WORK TO COMPLETE: Copy every line of the data below verbatim, with no changes.

SUPPLIED MATERIAL:
◇ ◇ ◇ ◇ ◇

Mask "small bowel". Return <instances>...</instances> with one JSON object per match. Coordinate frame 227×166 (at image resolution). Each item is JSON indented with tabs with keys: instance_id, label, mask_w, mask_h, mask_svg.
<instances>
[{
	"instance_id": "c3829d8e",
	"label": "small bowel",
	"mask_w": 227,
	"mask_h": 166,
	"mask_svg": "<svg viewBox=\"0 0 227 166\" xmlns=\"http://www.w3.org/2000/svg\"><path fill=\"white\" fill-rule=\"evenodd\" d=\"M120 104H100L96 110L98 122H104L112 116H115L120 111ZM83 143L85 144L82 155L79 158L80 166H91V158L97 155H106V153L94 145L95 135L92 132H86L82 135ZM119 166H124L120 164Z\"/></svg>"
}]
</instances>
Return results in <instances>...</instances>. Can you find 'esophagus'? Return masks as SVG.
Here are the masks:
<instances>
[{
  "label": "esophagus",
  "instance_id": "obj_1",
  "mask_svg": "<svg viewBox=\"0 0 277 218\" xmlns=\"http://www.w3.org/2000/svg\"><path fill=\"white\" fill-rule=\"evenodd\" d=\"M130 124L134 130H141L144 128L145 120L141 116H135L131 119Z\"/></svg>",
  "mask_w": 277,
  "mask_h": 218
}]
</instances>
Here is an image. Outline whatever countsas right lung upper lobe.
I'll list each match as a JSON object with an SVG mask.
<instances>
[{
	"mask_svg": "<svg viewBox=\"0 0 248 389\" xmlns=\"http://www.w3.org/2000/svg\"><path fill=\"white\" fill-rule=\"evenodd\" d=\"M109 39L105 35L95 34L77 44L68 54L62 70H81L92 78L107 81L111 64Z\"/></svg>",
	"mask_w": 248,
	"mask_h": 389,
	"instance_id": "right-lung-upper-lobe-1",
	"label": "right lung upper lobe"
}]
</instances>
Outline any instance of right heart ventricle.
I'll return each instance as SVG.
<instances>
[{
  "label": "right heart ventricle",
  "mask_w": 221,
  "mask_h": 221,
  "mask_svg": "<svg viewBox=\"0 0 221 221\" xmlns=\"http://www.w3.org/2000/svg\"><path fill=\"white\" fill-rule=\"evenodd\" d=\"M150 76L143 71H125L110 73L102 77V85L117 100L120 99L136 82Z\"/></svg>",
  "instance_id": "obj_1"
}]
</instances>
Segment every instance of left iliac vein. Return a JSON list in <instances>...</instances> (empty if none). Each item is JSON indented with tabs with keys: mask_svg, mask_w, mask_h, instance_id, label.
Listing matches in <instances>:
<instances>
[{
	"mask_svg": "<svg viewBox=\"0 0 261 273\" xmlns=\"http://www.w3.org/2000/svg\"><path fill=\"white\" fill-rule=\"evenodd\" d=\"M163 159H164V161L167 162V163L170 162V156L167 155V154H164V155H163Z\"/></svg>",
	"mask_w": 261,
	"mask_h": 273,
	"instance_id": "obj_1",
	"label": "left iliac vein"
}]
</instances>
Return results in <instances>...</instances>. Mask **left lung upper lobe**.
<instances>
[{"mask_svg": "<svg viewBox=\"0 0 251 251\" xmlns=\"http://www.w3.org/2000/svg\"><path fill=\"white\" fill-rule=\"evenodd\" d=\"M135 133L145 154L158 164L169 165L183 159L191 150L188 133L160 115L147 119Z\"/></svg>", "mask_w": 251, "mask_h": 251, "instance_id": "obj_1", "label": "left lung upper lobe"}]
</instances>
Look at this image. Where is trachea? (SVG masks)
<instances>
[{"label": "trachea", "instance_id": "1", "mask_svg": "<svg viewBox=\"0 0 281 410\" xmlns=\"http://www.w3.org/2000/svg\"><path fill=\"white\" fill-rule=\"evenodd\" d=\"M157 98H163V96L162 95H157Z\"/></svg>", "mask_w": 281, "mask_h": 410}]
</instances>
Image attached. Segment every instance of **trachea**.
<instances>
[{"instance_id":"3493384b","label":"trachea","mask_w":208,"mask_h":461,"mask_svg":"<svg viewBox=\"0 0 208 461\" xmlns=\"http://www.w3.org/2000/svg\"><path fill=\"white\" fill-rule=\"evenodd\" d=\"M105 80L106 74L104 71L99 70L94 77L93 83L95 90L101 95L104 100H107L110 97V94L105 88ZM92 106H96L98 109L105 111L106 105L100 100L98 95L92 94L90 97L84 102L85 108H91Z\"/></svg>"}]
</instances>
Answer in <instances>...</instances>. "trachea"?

◇ ◇ ◇ ◇ ◇

TASK OUTPUT:
Mask "small bowel". Return <instances>...</instances> with one JSON object per match. Coordinate frame 227×166 (at image resolution). Each item is JSON indented with tabs with keys: instance_id, label, mask_w, mask_h, mask_svg.
<instances>
[{
	"instance_id": "c3829d8e",
	"label": "small bowel",
	"mask_w": 227,
	"mask_h": 166,
	"mask_svg": "<svg viewBox=\"0 0 227 166\" xmlns=\"http://www.w3.org/2000/svg\"><path fill=\"white\" fill-rule=\"evenodd\" d=\"M120 104H100L96 110L98 122H104L112 116H115L120 111ZM83 143L85 144L82 155L79 158L80 166H91V158L97 155H106V153L94 145L95 135L92 132H86L82 135ZM119 166H124L120 164Z\"/></svg>"
}]
</instances>
Return results in <instances>...</instances>. Can you find 'esophagus'? Return masks as SVG.
Here are the masks:
<instances>
[{
  "label": "esophagus",
  "instance_id": "obj_1",
  "mask_svg": "<svg viewBox=\"0 0 277 218\" xmlns=\"http://www.w3.org/2000/svg\"><path fill=\"white\" fill-rule=\"evenodd\" d=\"M130 124L134 130H141L144 128L145 120L141 116H135L131 119Z\"/></svg>",
  "mask_w": 277,
  "mask_h": 218
}]
</instances>
Here is an image. Outline whatever countsas right lung upper lobe.
I'll list each match as a JSON object with an SVG mask.
<instances>
[{
	"mask_svg": "<svg viewBox=\"0 0 248 389\" xmlns=\"http://www.w3.org/2000/svg\"><path fill=\"white\" fill-rule=\"evenodd\" d=\"M109 39L105 35L95 34L77 44L68 54L62 70H81L92 78L107 81L111 64Z\"/></svg>",
	"mask_w": 248,
	"mask_h": 389,
	"instance_id": "right-lung-upper-lobe-1",
	"label": "right lung upper lobe"
}]
</instances>
Outline any instance of right heart ventricle.
I'll return each instance as SVG.
<instances>
[{
  "label": "right heart ventricle",
  "mask_w": 221,
  "mask_h": 221,
  "mask_svg": "<svg viewBox=\"0 0 221 221\" xmlns=\"http://www.w3.org/2000/svg\"><path fill=\"white\" fill-rule=\"evenodd\" d=\"M150 76L143 71H125L110 73L102 77V85L117 100L120 99L136 82Z\"/></svg>",
  "instance_id": "obj_1"
}]
</instances>
Segment every instance of left iliac vein. Return a JSON list in <instances>...</instances> (empty if none). Each item is JSON indented with tabs with keys: mask_svg, mask_w, mask_h, instance_id, label.
Listing matches in <instances>:
<instances>
[{
	"mask_svg": "<svg viewBox=\"0 0 261 273\" xmlns=\"http://www.w3.org/2000/svg\"><path fill=\"white\" fill-rule=\"evenodd\" d=\"M163 159H164V161L167 162V163L170 162V156L167 155V154H164V155H163Z\"/></svg>",
	"mask_w": 261,
	"mask_h": 273,
	"instance_id": "obj_1",
	"label": "left iliac vein"
}]
</instances>
Return results in <instances>...</instances>. Mask **left lung upper lobe**.
<instances>
[{"mask_svg": "<svg viewBox=\"0 0 251 251\" xmlns=\"http://www.w3.org/2000/svg\"><path fill=\"white\" fill-rule=\"evenodd\" d=\"M135 133L145 154L158 164L169 165L183 159L191 150L188 133L160 115L147 119Z\"/></svg>", "mask_w": 251, "mask_h": 251, "instance_id": "obj_1", "label": "left lung upper lobe"}]
</instances>
Look at this image. Where is trachea? (SVG masks)
<instances>
[{"label": "trachea", "instance_id": "1", "mask_svg": "<svg viewBox=\"0 0 281 410\" xmlns=\"http://www.w3.org/2000/svg\"><path fill=\"white\" fill-rule=\"evenodd\" d=\"M157 98H163V96L162 95H157Z\"/></svg>", "mask_w": 281, "mask_h": 410}]
</instances>
Image attached. Segment every instance of **trachea**.
<instances>
[{"instance_id":"3493384b","label":"trachea","mask_w":208,"mask_h":461,"mask_svg":"<svg viewBox=\"0 0 208 461\" xmlns=\"http://www.w3.org/2000/svg\"><path fill=\"white\" fill-rule=\"evenodd\" d=\"M105 80L106 74L104 71L99 70L94 77L93 83L95 90L101 95L104 100H107L110 97V94L105 88ZM92 106H96L98 109L105 111L106 105L100 100L98 95L92 94L90 97L84 102L85 108H91Z\"/></svg>"}]
</instances>
Answer in <instances>...</instances>. "trachea"?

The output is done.